Paige broke the silence, "Whose idea was it to dump my Warren in the lake? Look at him! He's gone all blue! Again! Jean-Paul Beaubier, if you had anything to do with this, I'm going to punch you into next week!" Warren had clearly been rubbing off on Paige.
"It was my idea. Sorry," admitted Kurt, "I didn't know that Bobby had frozen the lake yesterday, I was too busy getting the X-Jet ready for its six week service.

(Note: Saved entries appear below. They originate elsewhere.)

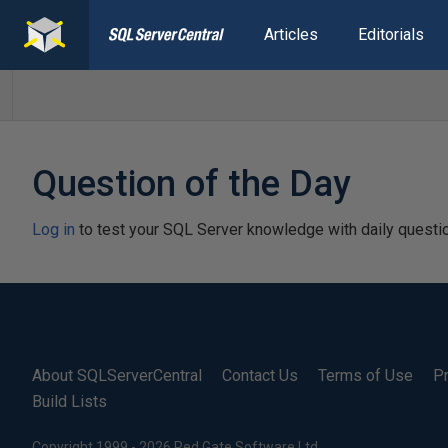
Articles
Editorials
Question of the Day
Log in
to test your SQL Server knowledge with daily questi
About SQLServerCentral
Contact Us
Terms of Use
Pr
Build Lists
Copyright 1999 - 2026 Red Gate Software Ltd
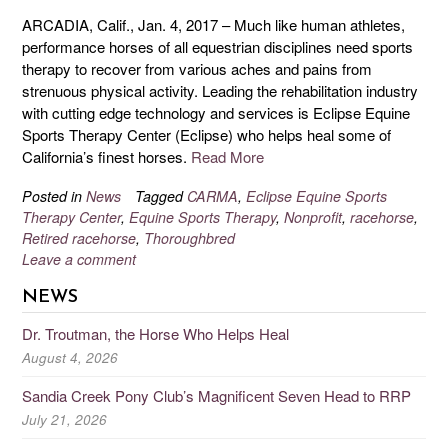
ARCADIA, Calif., Jan. 4, 2017 – Much like human athletes,
performance horses of all equestrian disciplines need sports
therapy to recover from various aches and pains from
strenuous physical activity. Leading the rehabilitation industry
with cutting edge technology and services is Eclipse Equine
Sports Therapy Center (Eclipse) who helps heal some of
California’s finest horses.
Read More
Posted in
News
Tagged
CARMA
,
Eclipse Equine Sports
Therapy Center
,
Equine Sports Therapy
,
Nonprofit
,
racehorse
,
Retired racehorse
,
Thoroughbred
Leave a comment
NEWS
Dr. Troutman, the Horse Who Helps Heal
August 4, 2026
Sandia Creek Pony Club’s Magnificent Seven Head to RRP
July 21, 2026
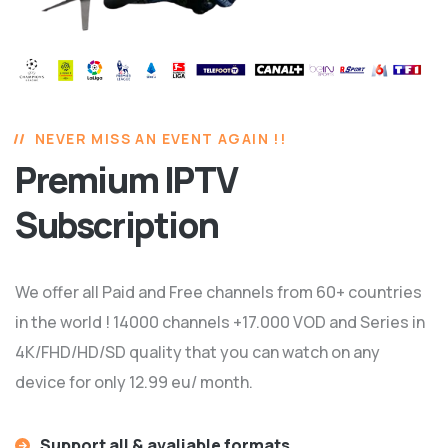
NEVER MISS AN EVENT AGAIN !!
Premium IPTV
Subscription
We offer all Paid and Free channels from 60+ countries
in the world ! 14000 channels +17.000 VOD and Series in
4K/FHD/HD/SD quality that you can watch on any
device for only 12.99 eu/ month.
Support all & avaliable formats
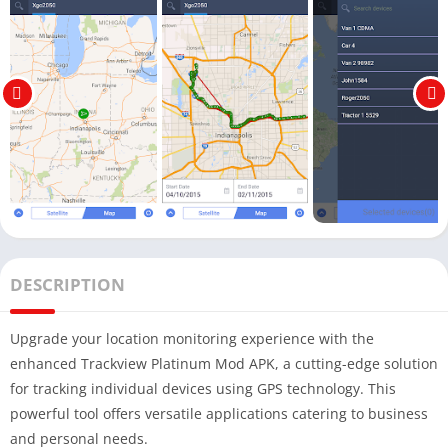
DESCRIPTION
Upgrade your location monitoring experience with the
enhanced Trackview Platinum Mod APK, a cutting-edge solution
for tracking individual devices using GPS technology. This
powerful tool offers versatile applications catering to business
and personal needs.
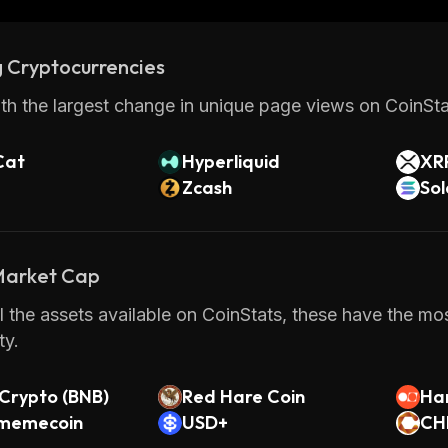
TON Community is an innovative blockchain platform th
s and users alike. With its advanced features, scalabili
 Cryptocurrencies
onder why so many people are turning towards this pla
ging digital assets.
th the largest change in unique page views on CoinStat
Cat
Hyperliquid
XR
Zcash
So
 Market Cap
 the assets available on CoinStats, these have the mos
y.
Crypto (BNB)
Red Hare Coin
Ha
a memecoin
USD+
CH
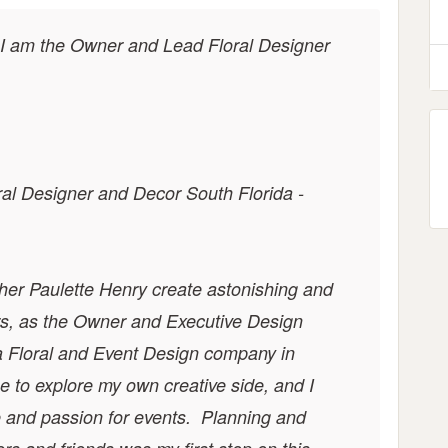
 I am the Owner and Lead Floral Designer
al Designer and Decor South Florida -
her Paulette Henry create astonishing and
ars, as the Owner and Executive Design
a
Floral and Event Design
company in
 to explore my own creative side, and I
e and passion for events. Planning and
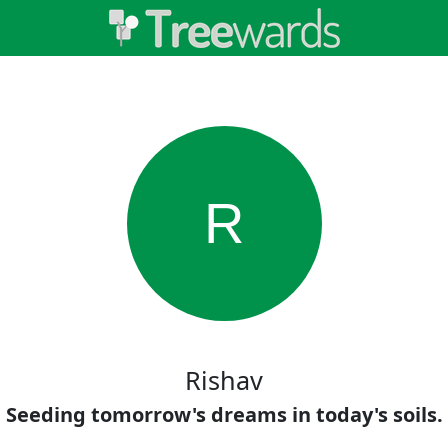
R
Rishav
Seeding tomorrow's dreams in today's soils.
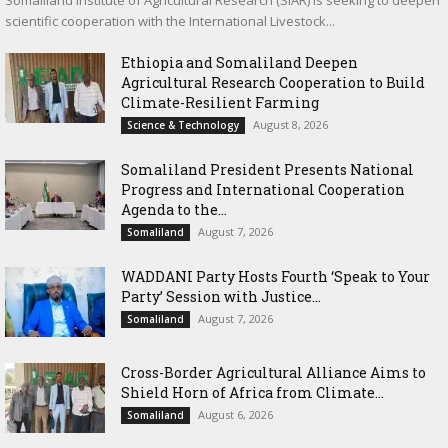
Somaliland Institute of Agricultural Research (SIAR) is seeking to deepen
scientific cooperation with the International Livestock...
Ethiopia and Somaliland Deepen
Agricultural Research Cooperation to Build
Climate-Resilient Farming
August 8, 2026
Science & Technology
Somaliland President Presents National
Progress and International Cooperation
Agenda to the...
August 7, 2026
Somaliland
WADDANI Party Hosts Fourth ‘Speak to Your
Party’ Session with Justice...
August 7, 2026
Somaliland
Cross-Border Agricultural Alliance Aims to
Shield Horn of Africa from Climate...
August 6, 2026
Somaliland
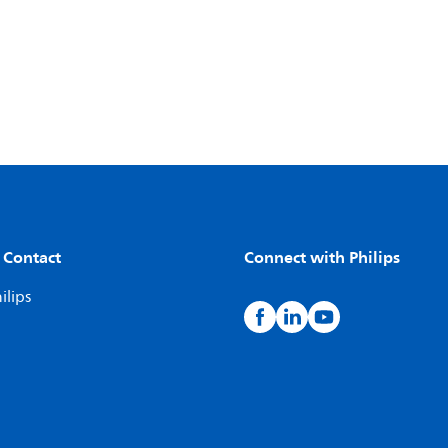
 Contact
Connect with Philips
ilips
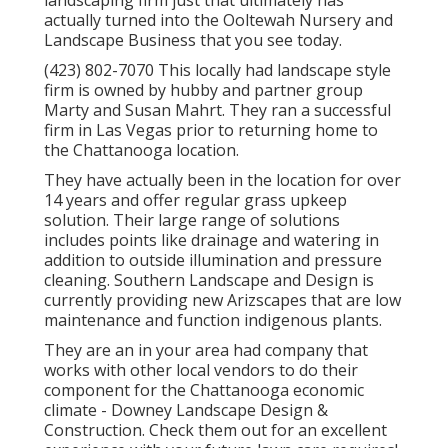
landscaping firm just that ultimately has
actually turned into the Ooltewah Nursery and
Landscape Business that you see today.
(423) 802-7070 This locally had landscape style
firm is owned by hubby and partner group
Marty and Susan Mahrt. They ran a successful
firm in Las Vegas prior to returning home to
the Chattanooga location.
They have actually been in the location for over
14 years and offer regular grass upkeep
solution. Their large range of solutions
includes points like drainage and watering in
addition to outside illumination and pressure
cleaning. Southern Landscape and Design is
currently providing new Arizscapes that are low
maintenance and function indigenous plants.
They are an in your area had company that
works with other local vendors to do their
component for the Chattanooga economic
climate - Downey Landscape Design &
Construction. Check them out for an excellent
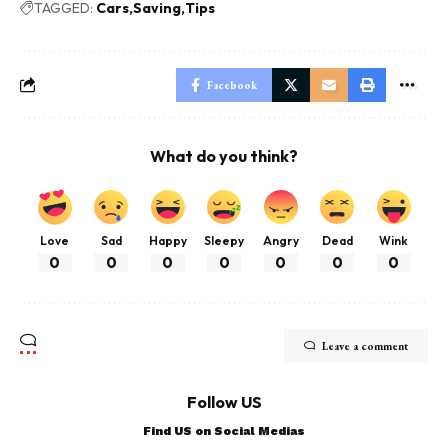
TAGGED:
Cars
Saving
Tips
Facebook
What do you think?
Love
Sad
Happy
Sleepy
Angry
Dead
Wink
0
0
0
0
0
0
0
Leave a comment
Follow US
Find US on Social Medias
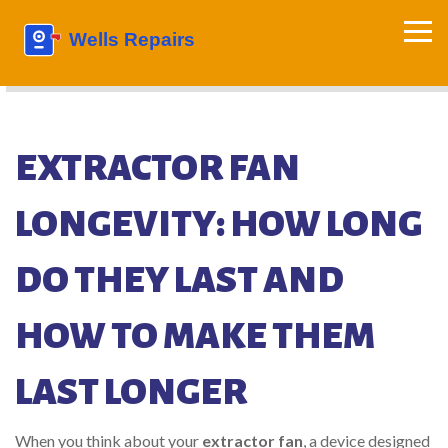
EXTRACTOR FAN
LONGEVITY: HOW LONG
DO THEY LAST AND
HOW TO MAKE THEM
LAST LONGER
When you think about your
extractor fan
,
a device designed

It's the first we've had last that long for ages and it would be sad for it to crash just because the sprocket on the starboard fuel injector hadn't been tightened. And Warren just doesn't realise how scary he looks with that big sword of his. And I just panicked. I'm really sorry. You can punch me into next week if you like; it's got to be less total verruckt than this one."

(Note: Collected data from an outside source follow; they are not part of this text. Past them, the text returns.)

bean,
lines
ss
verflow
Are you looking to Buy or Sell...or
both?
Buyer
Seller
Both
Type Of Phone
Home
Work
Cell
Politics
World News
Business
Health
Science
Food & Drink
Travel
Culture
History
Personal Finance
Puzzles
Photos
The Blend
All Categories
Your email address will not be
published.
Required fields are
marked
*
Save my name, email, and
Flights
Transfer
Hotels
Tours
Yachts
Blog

"Paige, Kurt was just trying to stop Warren from doing something he might've regretted later, he had his best interests at heart," said Jean-Paul calmingly, "And if I'd had anything to do with it, Warren would now be enjoying a nice educational holiday in San Francisco."
"What the heck do you mean by that?" cried Paige, distinctly uncalmed.
"Well, he could have learnt all about the Golden Gate Bridge and the street cars and the earthquakes. Oh, and there's a gay mutant pride rally this weekend, or at least so I've been told."
"So, see, we're not weird and freaky at all! There are other gay mutants out there! It's not just Hank looking for an excuse to play the drums! See, we're perfectly normal!" exclaimed Bobby.
"Duh! Of course there are gay mutants! I mean, hey, you've all heard about what Rictor said to Jamie at the Chunnel disaster thing," said Jubilee.(3)
"I haven't!" whispered Annie
"I'll tell you later if you let me borrow your National Enquirer."
"That just proves that Rictor has really poor taste. We aren't like that!"
"Aren't we, Cher Robert? I have wondered."
"Shut up! We need to convince them that we're really nice and not a threat to the team dynamic or anything."
"Oh merde!"
What a shocking cliffhanger! How are Bobby and Jean-Paul going to prove themselves to be no threat to the team whatsoever? Tune in to our next thrilling instalment for the exciting resolution! In the mean time, here are the answers to the questions you weren't going to ask!
1 Paige Guthrie had superspeed? Yup! Back in the House Of Correction story line in Generation X 62 onwards. Funny, everyone seems to have forgotten.
2 When did the Northstar get asked out by Sasquatch, I hear you ask, that can't be in Comic Continuity. Oh Yes it is! Dear reader, it was when Walter got turned into (the much better looking) Wanda and found that Aurora wouldn't date him in his new body. He really should have twigged when Northstar said that he preferred him as a guy.
3 What did Rictor say to Multiple Man? He only asked whether he'd ever had an orgy with himself. Evidence suggests that Jamie hasn't: he's been too busy practising his one-man barbershop chorus.